Once you have created this object, it's a lot like an async-friendly dictionary interface. Redis only supports strings and numbers, so all keys and values must be ints, floats, or strings. If you need to store something more complex inside of it, consider writing a to_json and from_json method for your complex object, so you can easily jsonify the object going in and out of the cache.
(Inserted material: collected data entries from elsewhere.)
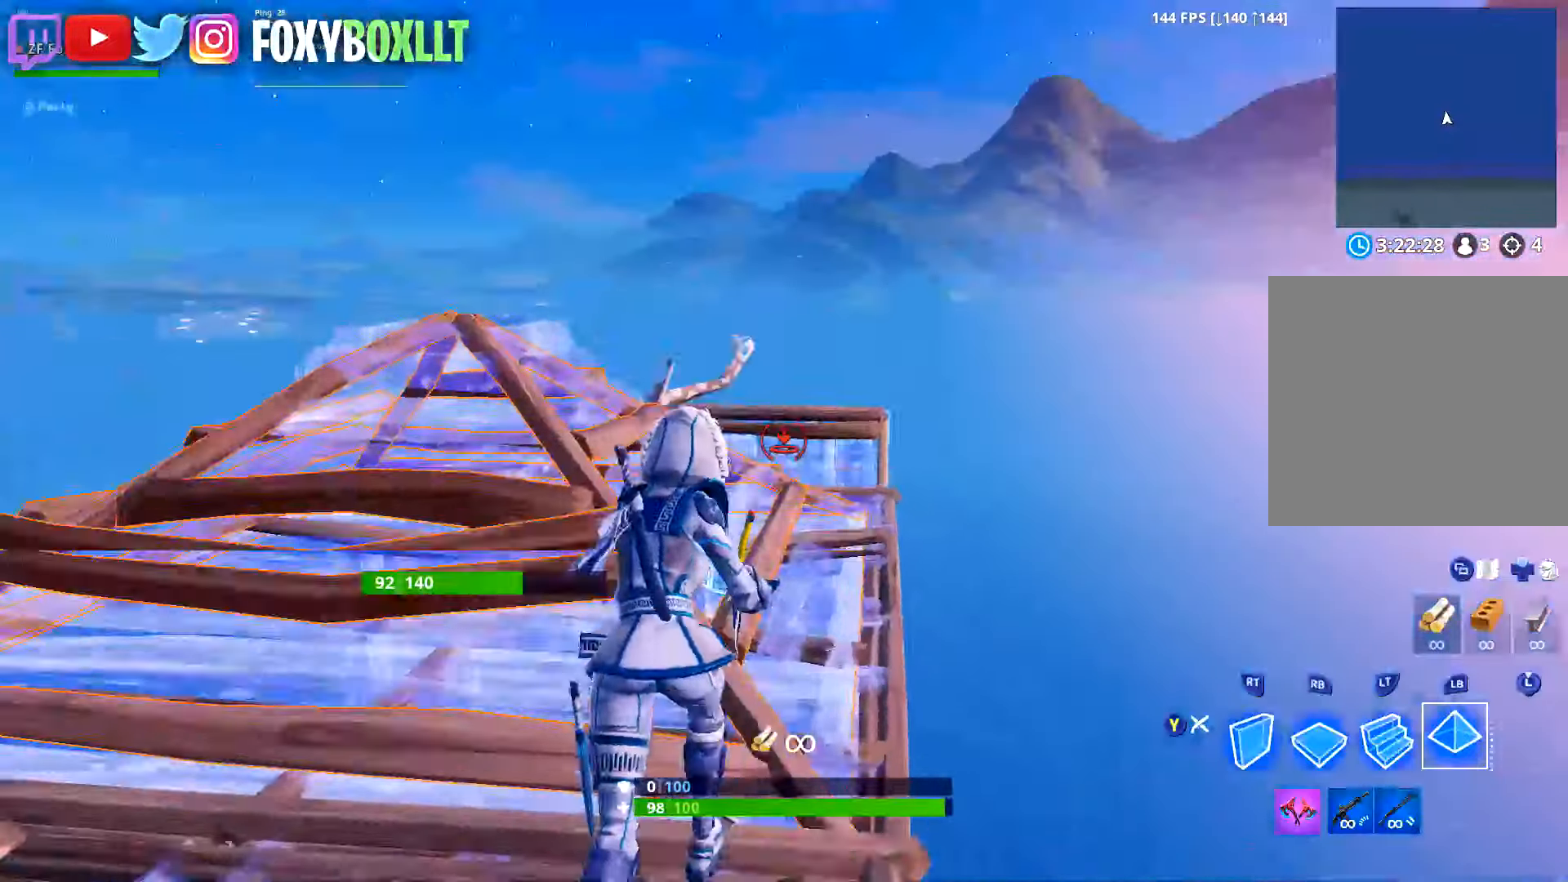
{"buttons": ["A", "R2"], "left_stick": "down", "right_stick": "center", "button_events": [[334, "L1", "up"], [451, "A", "down"], [467, "R2", "down"]]}
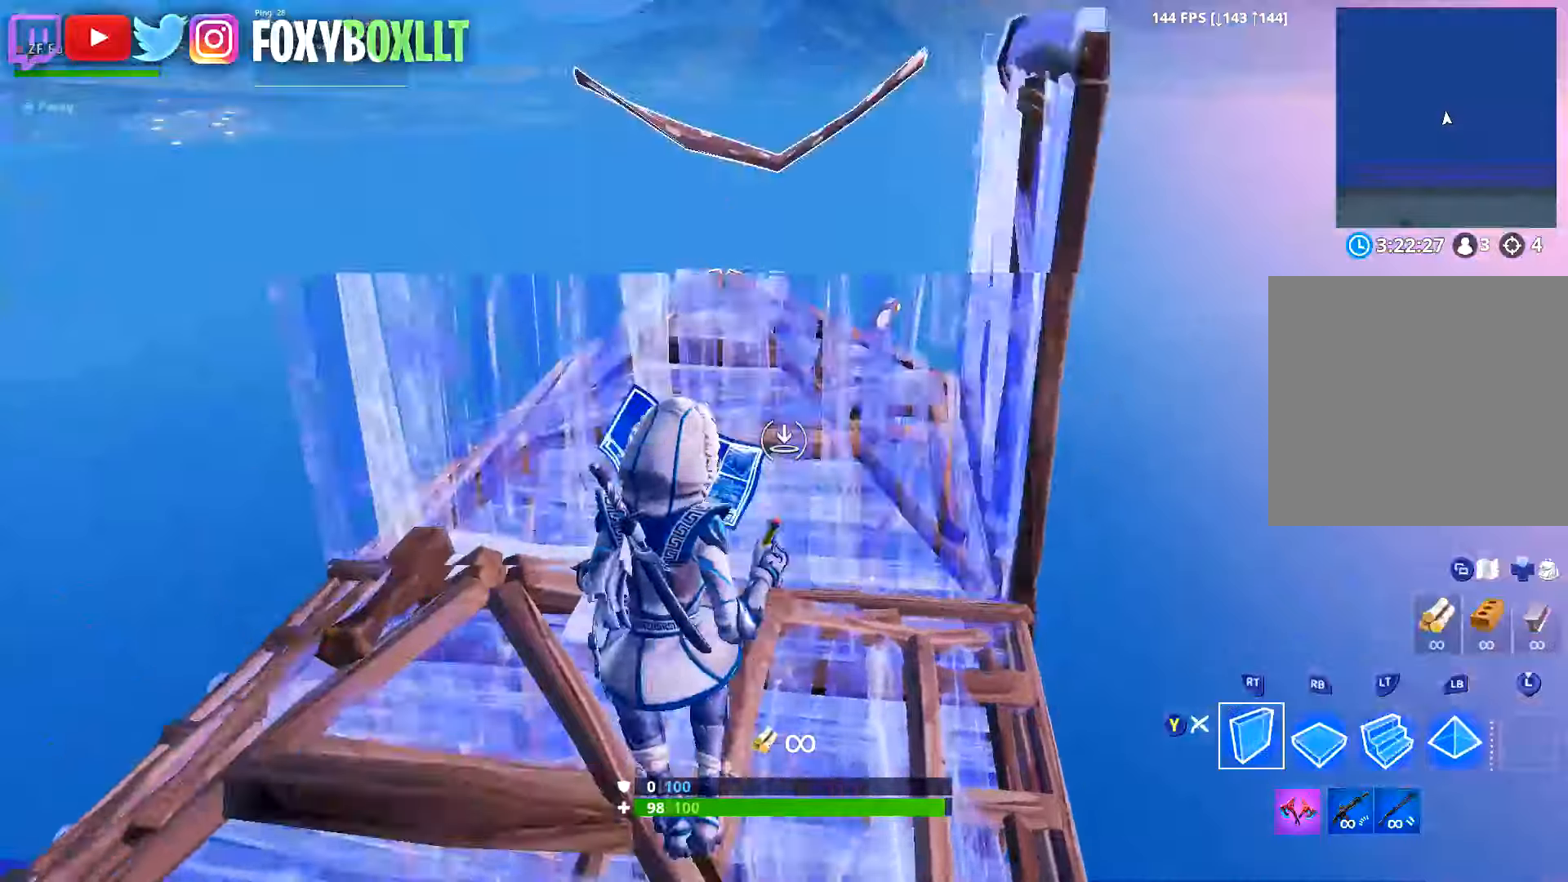
{"buttons": ["R1"], "left_stick": "up-left", "right_stick": "left", "button_events": [[33, "A", "up"], [300, "R2", "up"], [384, "R1", "down"]]}
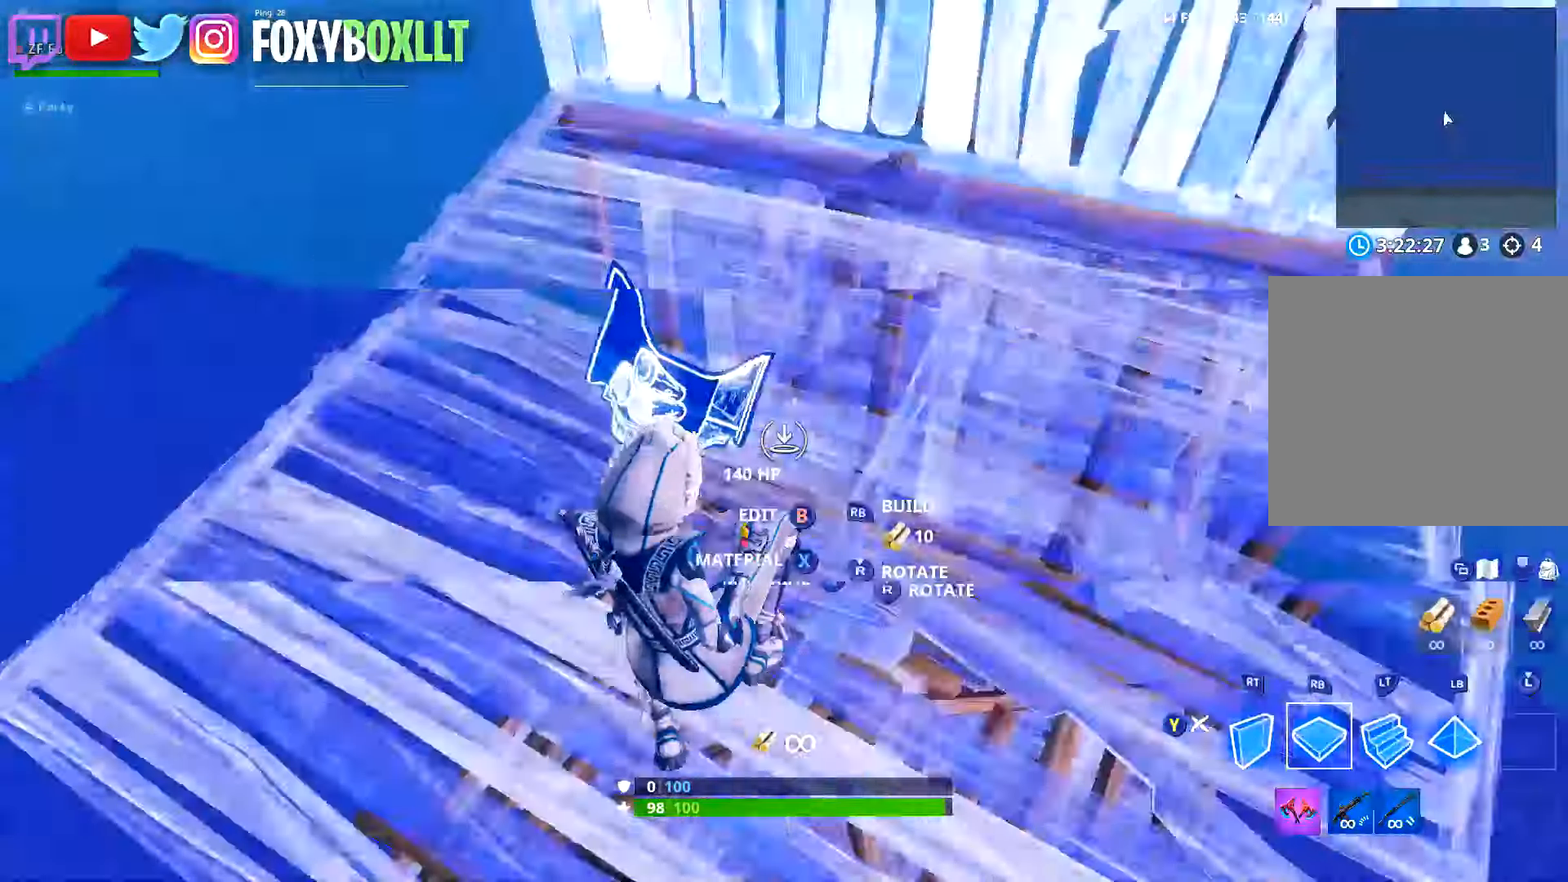
{"buttons": ["Y", "L1", "R1"], "left_stick": "up", "right_stick": "center"}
The following features are available, and mostly behaves like their dictionary counterparts:

  • .get(key, default=None) - Get a value. If the key doesn't exist, returns default instead.
  • .set(key, value) - Set a value in the cache.
  • .delete(key) - Delete a specified key value pair.
  • .clear() - Clear the entire cache.
  • .contains(key) - Return True if key exists in cache, otherwise False.
  • .pop(key, default=None) - Get a value and remove it from the cache. If it doesn't exist, return default instead.
  • .items() - This returns an AsyncIterator, so you need to async for to iterate it.
  • .update(dictionary) - Update the cache with values in the provided dict. This will overwrite the value for any key that's already in the cache.
  • .to_dict() - Returns a dictionary with all key value pairs in the cache.
  • .increment(key, amount) - increments the value at key by amount
  • .decrement(key, amount) - decrements the value at key by amount

Valid keys are integers and strings.
Valid values are integers, strings, and floats.

What else is in this PR?

Well, there's a full suite of tests, and we've added Redis to the docker-compose file so it will be possible to use this when running the bot locally.

We also add a few new dependencies, all Redis related.

How do I test this?

Well, you'll need to add a few new variables to your config.yml. Unless you plan to set up Redis (there's a docker-compose service if you want to), you can use this config:

bot: 
    redis:
        host:  "redis"
        port:  6379
        password: ""
        use_fakeredis: true

This will allow the bot to run with fakeredis instead of trying to connect to a Redis server, so you will not need to set up any additional dependencies.

Closes #884

Leon Sandøy added 13 commits May 16, 2020 12:23
This is almost hilariously easy since we can just use
the official image for it.
This is the module we will be using to interface with Redis.
We're using __init_subclass__ to initialize our RedisDict with the
subclass name as a namespace. This will be prefixed to all data that
we store, so that there won't be collisions between different
subclasses.
It was brought to my attention that we may need several caches per Cog
for some of our Cogs. This means that the original approach of having
this be a mixin is a little bit problematic.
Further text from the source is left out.